10. We address the discrepancy between these two figures in section 3, at page 14, post.
11. “Where the action or claim is brought by the beneficiary alone and the beneficiary incurs a personal liability to pay attorney's fees and costs of litigation, the director's claim for reimbursement of the benefits provided to the beneficiary shall be limited to the reasonable value of benefits provided to the beneficiary under the Medi-Cal program less 25 percent which represents the director's reasonable share of attorney's fees paid by the beneficiary and that portion of the cost of litigation expenses determined by multiplying by the ratio of the full amount of the reasonable value of benefits so provided to the full amount of the judgment, award, or settlement.” (§ 14124.72, subd. (d).)

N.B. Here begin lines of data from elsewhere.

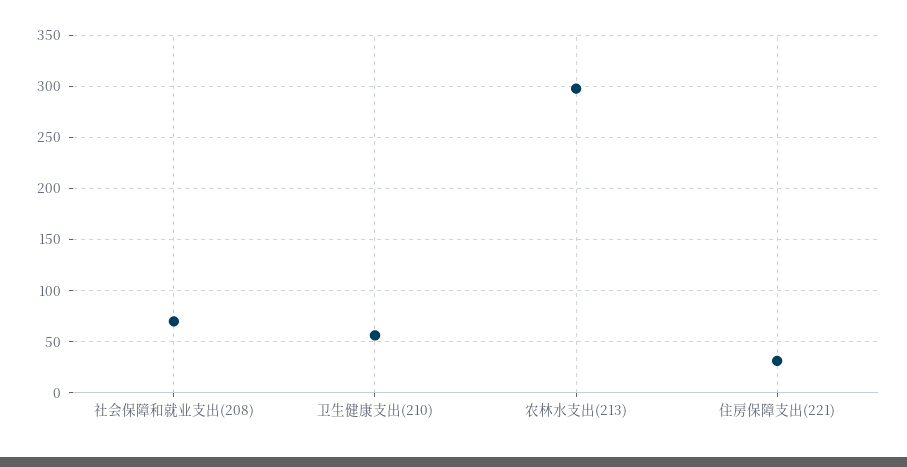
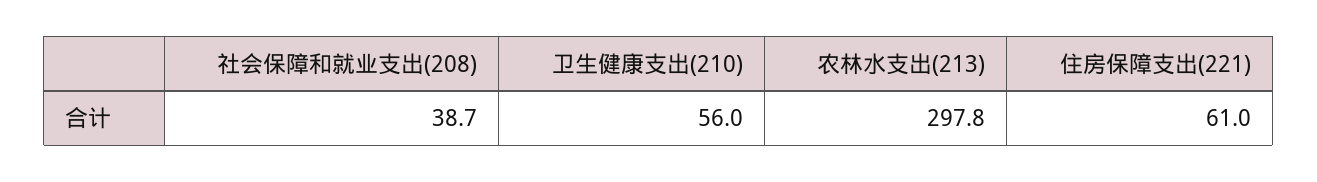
  {
-   "社会保障和就业支出(208)": 70,
+   "社会保障和就业支出(208)": 38.7,
    "卫生健康支出(210)": 56,
    "农林水支出(213)": 297.8,
-   "住房保障支出(221)": 30
+   "住房保障支出(221)": 61
  }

12. Section 14124.78, as amended, provides: “Notwithstanding any other provision of law, in no event shall the director recover more than the beneficiary recovers after deducting, from the settlement judgment, or award, attorney's fees and litigation costs paid for by the beneficiary. If the director's recovery is determined under this section, the reductions in subdivision (d) of Section 14124.72 shall not apply.” (Stats.2007, ch. 188, § 72.)

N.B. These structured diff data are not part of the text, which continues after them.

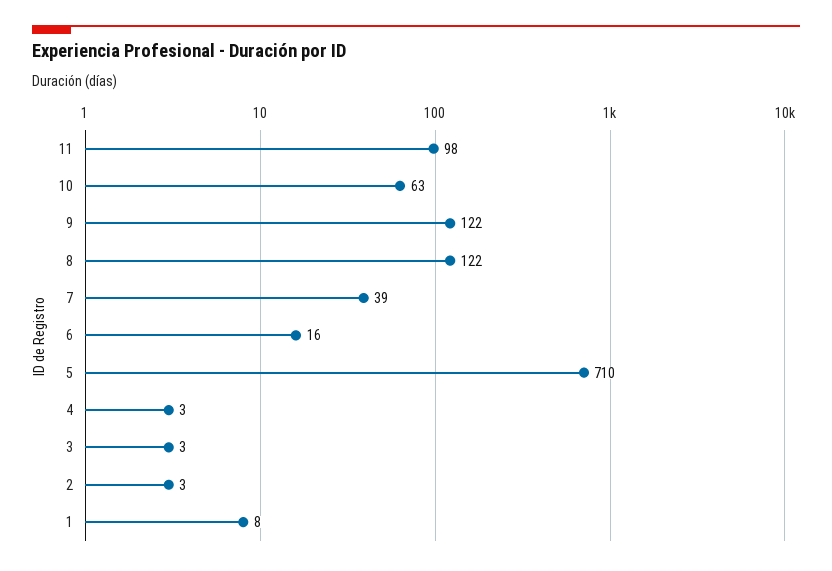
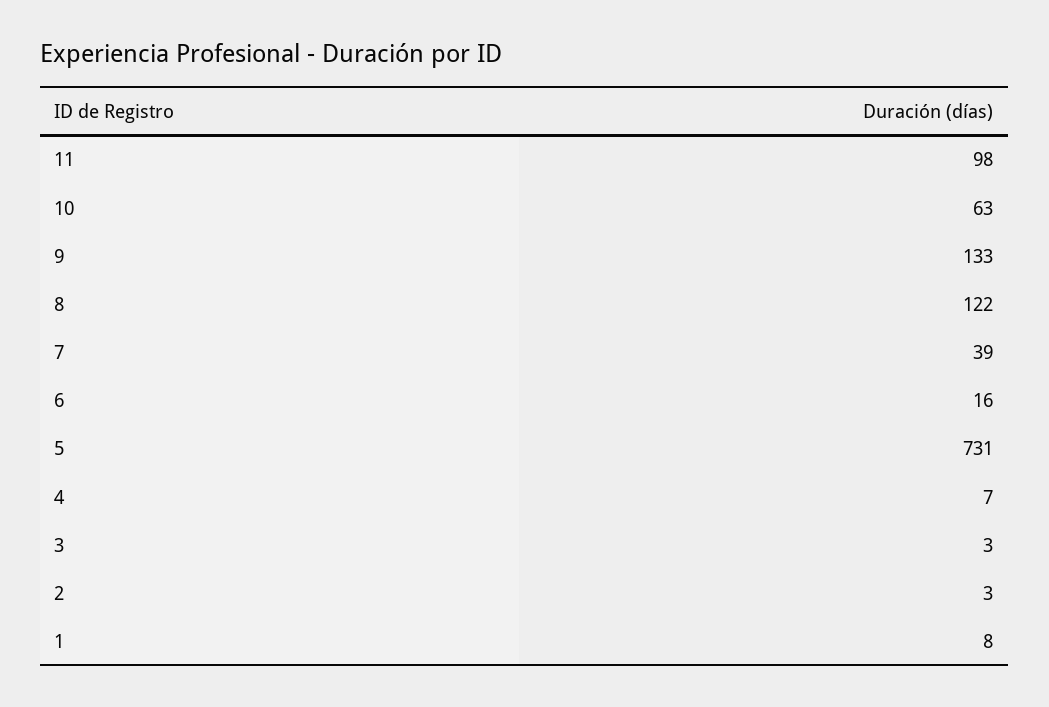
  {
    "11": 98,
    "10": 63,
-   "9": 122,
+   "9": 133,
    "8": 122,
    "7": 39,
    "6": 16,
-   "5": 710,
+   "5": 731,
-   "4": 3,
+   "4": 7,
    "3": 3,
    "2": 3,
    "1": 8
  }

13. On occasion, trial courts must address the identical issue when setting a schedule for the payment of future damages in a medical malpractice case under Code of Civil Procedure section 667.7.

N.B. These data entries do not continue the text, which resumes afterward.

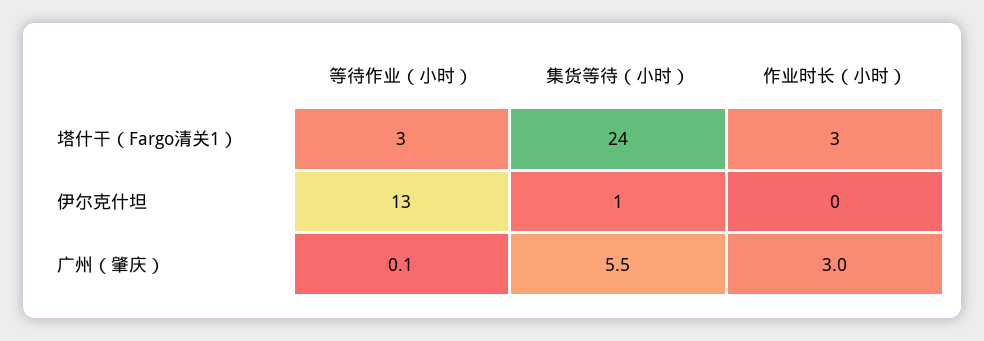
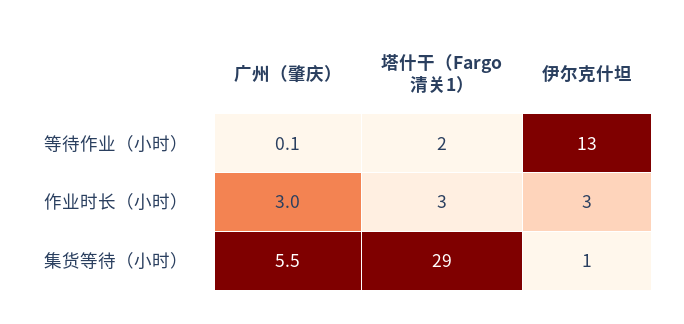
  {
    "等待作业（小时）": {
-     "塔什干（Fargo清关1）": 3,
+     "塔什干（Fargo清关1）": 2,
      "伊尔克什坦": 13,
      "广州（肇庆）": 0.1
    },
    "集货等待（小时）": {
-     "塔什干（Fargo清关1）": 24,
+     "塔什干（Fargo清关1）": 29,
      "伊尔克什坦": 1,
      "广州（肇庆）": 5.5
    },
    "作业时长（小时）": {
      "塔什干（Fargo清关1）": 3,
-     "伊尔克什坦": 0,
+     "伊尔克什坦": 3,
      "广州（肇庆）": 3
    }
  }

14. Ahlborn was decided on May 1, 2006.
15. The beneficiary calculated the total claim to be $26,232,480; the settlement was $3.6 million or 13.72 percent of the total claim. Taking 13.72 percent of the lien of $341,885, less a further reduction for attorney's fees and costs, brought the allowable amount to $32,856. This followed the Ahlborn approach.
16. “We note that the decision in Ahlborn was issued four months prior to the submission of the minor's compromise petition here. But appellant waited six months after the court approved her compromise to invoke Ahlborn.” (Espericueta, supra, 164 Cal.App.4th at p. 627, 79 Cal.Rptr.3d 517.)
17. Then, as now, section 14124.73 required notice, one to the other, if the beneficiary or the director files an action against third parties.
We concur: COOPER, P.J., and RUBIN, J.